L'administration fiscale expose qu'elle a mentionné dans la proposition de rectification l'article L.17 du livre des procédures fiscales ainsi que les articles du code général des impôts afférents aux principes d'imposition à l'ISF et d'évaluation des biens et a donc motivé en droit le rehaussement de la valeur du château de Groussay ; qu'elle a précisé la méthode d'évaluation retenue rappelant la définition de la valeur vénale et que la loi n'impose aucune méthode d'évaluation ; qu'elle a exposé les raisons pour lesquelles elle avait été amenée à écarter la méthode d'évaluation par comparaison ; qu'elle a, pour cela, démontré dans un premier temps, le caractère exceptionnel et atypique du château de Groussay en procédant à une description très détaillée et précise dans laquelle elle a mis en exergue les caractéristiques de ce château qui en font un bien unique et tout à fait original sur le marché immobilier de prestige, puis souligné l'étroitesse du marché des biens d'exception et fait part du résultat de ses recherches de comparables qui s'est avéré infructueux, n'ayant pas réussi à isoler des cessions de biens intrinsèquement similaires ; qu'elle a exposé au redevable la méthode qu'elle avait adoptée pour rechercher des termes de comparaison ; qu'ont été été portés à sa connaissance les trois critères à partir desquels avait été effectuée la recherche de comparables, un critère géographique (bien situé à proximité de [Localité 11]), un critère temporel (bien datant du XXème siècle) et un critère qualitatif (le bien devait être classé monument historique) ; qu'il lui a été indiqué qu'à partir de la base de données Mérimée du Ministère de la Culture qui recense tous les biens classés monuments historiques, le service vérificateur a recherché les biens répondant à ces trois critères et a vérifié si ces derniers avaient fait l'objet d'une cession récemment ; que les recherches ainsi menées n'ont pas permis d'isoler de château classé « monument historique » pouvant servir de comparable dans le cadre de l'évaluation du château de Groussay ; qu'elle a justifié de l'impossibilité de mettre en 'uvre la méthode des comparables et respecté l'obligation de loyauté à laquelle elle est tenue.

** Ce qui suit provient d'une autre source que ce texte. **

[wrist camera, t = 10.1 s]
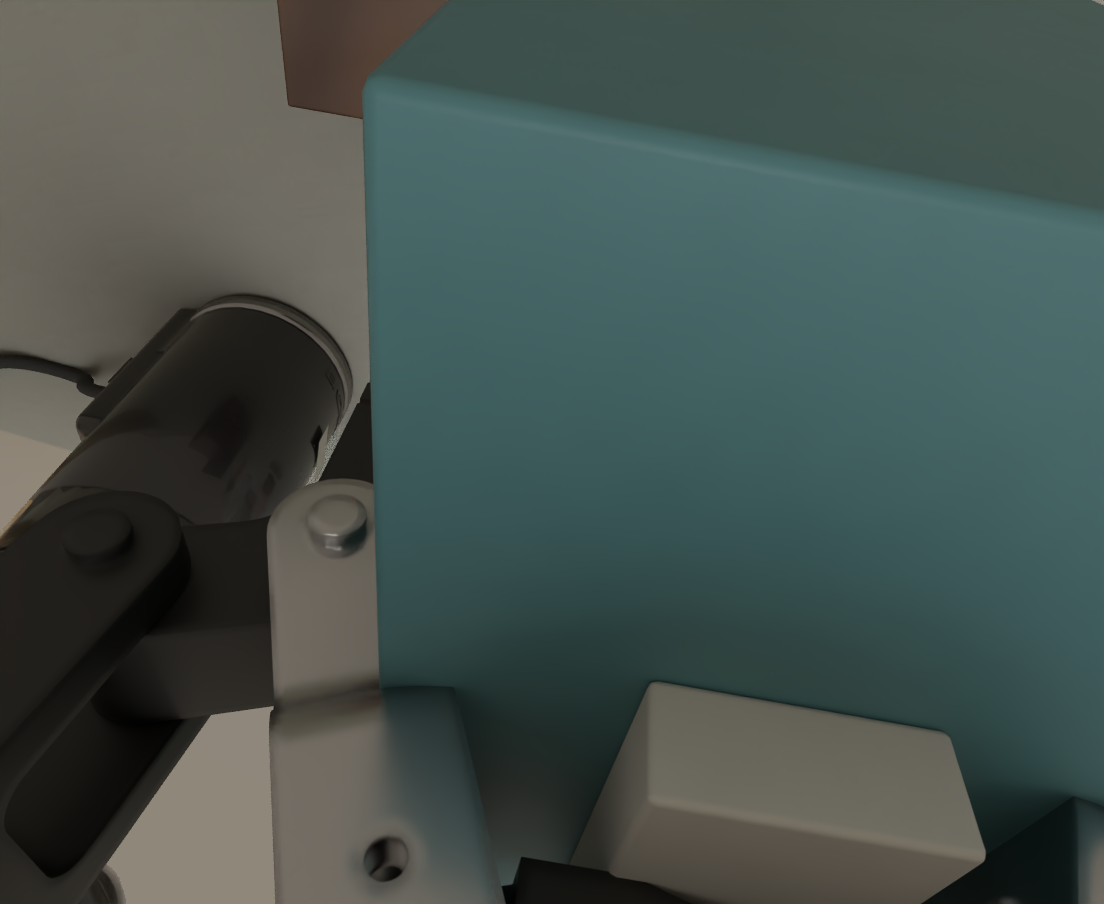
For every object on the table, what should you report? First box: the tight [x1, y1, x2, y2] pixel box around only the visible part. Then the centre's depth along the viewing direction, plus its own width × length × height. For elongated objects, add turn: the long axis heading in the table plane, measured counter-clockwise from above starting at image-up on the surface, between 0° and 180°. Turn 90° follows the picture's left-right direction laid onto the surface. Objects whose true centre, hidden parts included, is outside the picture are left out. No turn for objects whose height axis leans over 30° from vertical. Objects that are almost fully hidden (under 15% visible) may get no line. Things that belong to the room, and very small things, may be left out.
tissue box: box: [362, 0, 1104, 904], centre depth 9 cm, size 6×11×8 cm, turn 172°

Ceci étant exposé, l'article L.57 du livre des procédures fiscales dispose que « l'administration adresse au contribuable une proposition de rectification qui doit être motivée de manière à lui permettre de formuler ses observations ou de faire connaître son acceptation ».

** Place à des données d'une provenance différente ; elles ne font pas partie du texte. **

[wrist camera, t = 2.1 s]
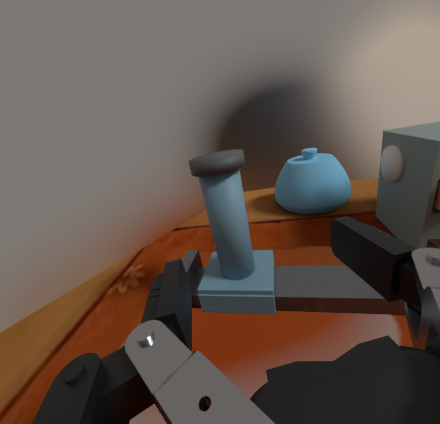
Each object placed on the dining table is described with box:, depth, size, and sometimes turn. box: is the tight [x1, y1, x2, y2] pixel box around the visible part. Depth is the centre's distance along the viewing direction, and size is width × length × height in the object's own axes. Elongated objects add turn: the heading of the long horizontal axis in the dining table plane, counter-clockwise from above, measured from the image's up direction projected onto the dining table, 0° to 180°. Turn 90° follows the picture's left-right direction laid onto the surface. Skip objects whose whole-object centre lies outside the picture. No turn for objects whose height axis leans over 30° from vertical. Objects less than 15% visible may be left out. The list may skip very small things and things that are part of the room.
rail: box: [182, 239, 440, 315], centre depth 24 cm, size 28×5×5 cm, turn 78°
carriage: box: [189, 150, 276, 315], centre depth 23 cm, size 8×7×16 cm
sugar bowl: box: [275, 148, 351, 214], centre depth 45 cm, size 15×15×12 cm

A peine de de nullité, la proposition de rectification doit obligatoirement comporter l'indication des motifs de droit et de fait sur lesquels se fonde le rehaussement.

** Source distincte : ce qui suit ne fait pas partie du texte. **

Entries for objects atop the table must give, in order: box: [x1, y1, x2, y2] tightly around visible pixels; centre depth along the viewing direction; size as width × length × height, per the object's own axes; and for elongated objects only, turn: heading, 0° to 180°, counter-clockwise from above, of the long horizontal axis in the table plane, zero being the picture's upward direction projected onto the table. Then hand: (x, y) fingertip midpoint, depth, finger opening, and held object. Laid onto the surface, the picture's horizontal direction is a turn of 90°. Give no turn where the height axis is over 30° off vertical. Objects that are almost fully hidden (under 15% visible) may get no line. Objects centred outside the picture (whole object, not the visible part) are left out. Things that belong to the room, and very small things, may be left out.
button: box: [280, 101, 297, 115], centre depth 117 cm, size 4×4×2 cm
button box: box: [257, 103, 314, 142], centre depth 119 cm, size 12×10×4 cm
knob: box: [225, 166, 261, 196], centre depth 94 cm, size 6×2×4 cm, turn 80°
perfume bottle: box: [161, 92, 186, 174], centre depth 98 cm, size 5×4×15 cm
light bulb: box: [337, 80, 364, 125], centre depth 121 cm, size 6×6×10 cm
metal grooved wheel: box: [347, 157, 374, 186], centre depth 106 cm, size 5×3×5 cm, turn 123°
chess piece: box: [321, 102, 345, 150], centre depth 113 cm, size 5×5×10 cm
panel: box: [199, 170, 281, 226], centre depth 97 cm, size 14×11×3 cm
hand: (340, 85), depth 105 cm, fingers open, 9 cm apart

En l'espèce, la proposition de rectification du 19 janvier 2015 fait référence à l'article 17 du livre des procédures fiscales qui dispose que l'administration fiscale peut rectifier le prix ou l'évaluation ayant servi de base à la perception de droits d'enregistrement lorsque ce prix ou cette évaluation paraît inférieure à la valeur vénale réelle des biens transmis ou désignés dans les actes ou déclarations pour taxer, en définitive, la valeur vénale réelle des biens.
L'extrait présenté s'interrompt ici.